Print the lines in the listing below that fall between the line with "camera: 20 degrees left, 15 degrees up" and the line with "none -> globe [560,377,634,469]", those two lines included, exactly as they stand and with nothing else.

**Materials provided**
====================
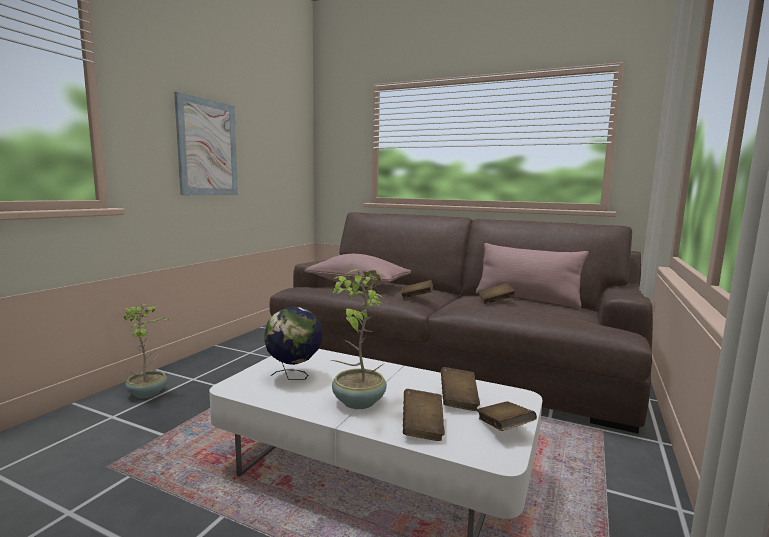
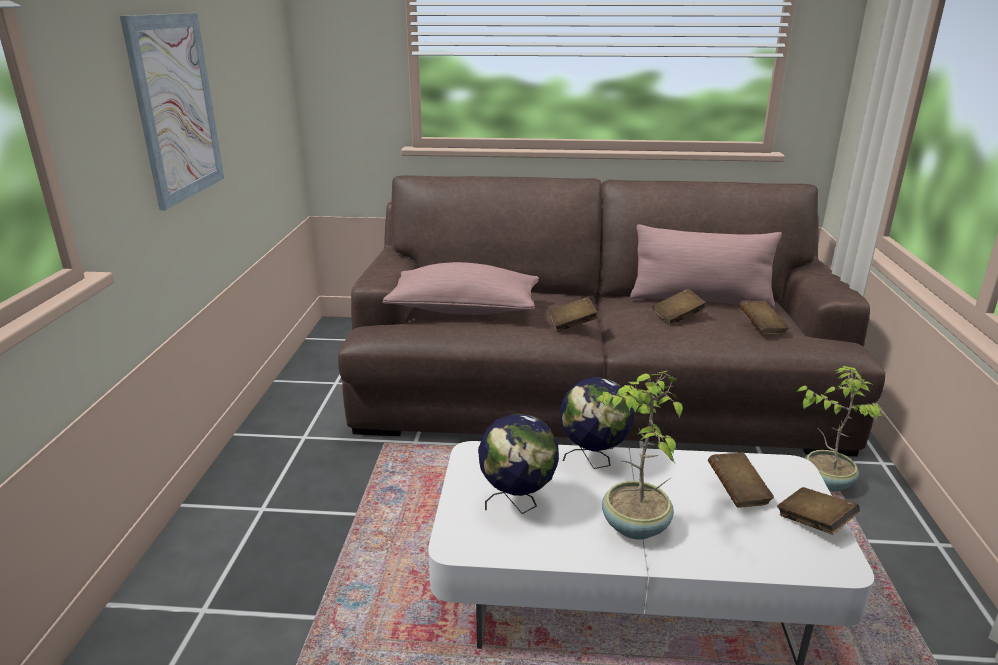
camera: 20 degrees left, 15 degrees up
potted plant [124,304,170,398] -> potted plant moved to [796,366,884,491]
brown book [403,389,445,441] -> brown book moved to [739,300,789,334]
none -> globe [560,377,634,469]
====================
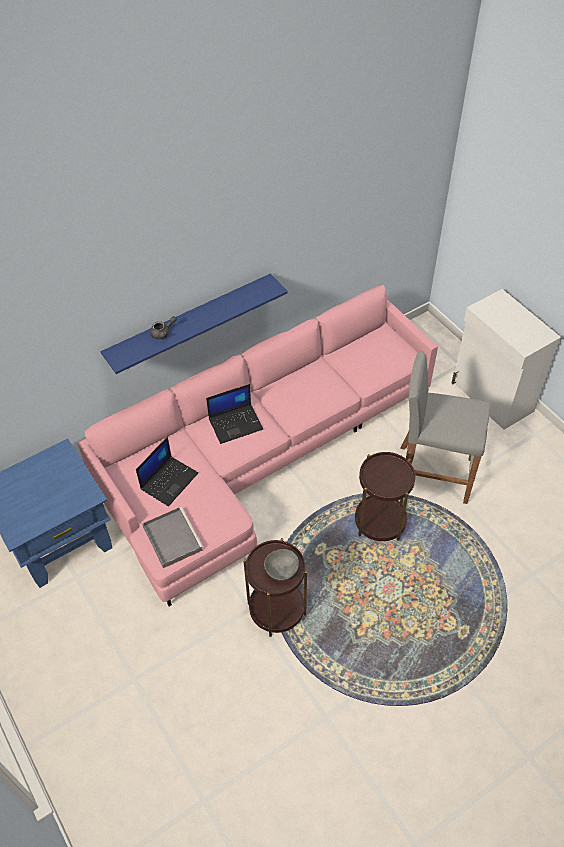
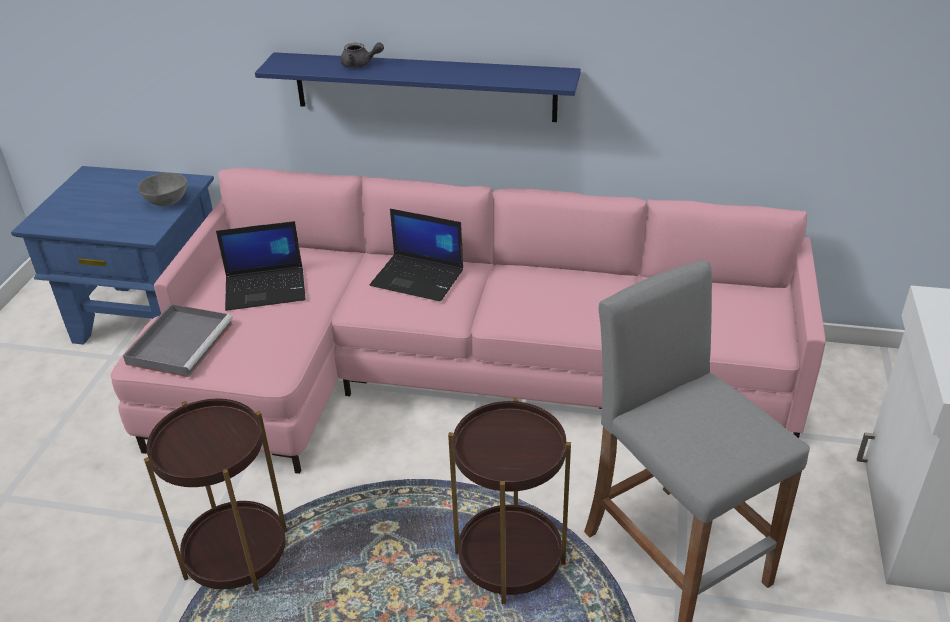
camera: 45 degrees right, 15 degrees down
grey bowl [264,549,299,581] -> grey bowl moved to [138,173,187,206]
====================
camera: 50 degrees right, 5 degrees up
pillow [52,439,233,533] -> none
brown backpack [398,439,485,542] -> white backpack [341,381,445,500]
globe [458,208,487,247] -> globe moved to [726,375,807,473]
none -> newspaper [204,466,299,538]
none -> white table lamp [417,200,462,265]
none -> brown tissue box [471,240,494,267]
====================
**Response**
camera: 20 degrees left, 15 degrees up
potted plant [124,304,170,398] -> potted plant moved to [796,366,884,491]
brown book [403,389,445,441] -> brown book moved to [739,300,789,334]
none -> globe [560,377,634,469]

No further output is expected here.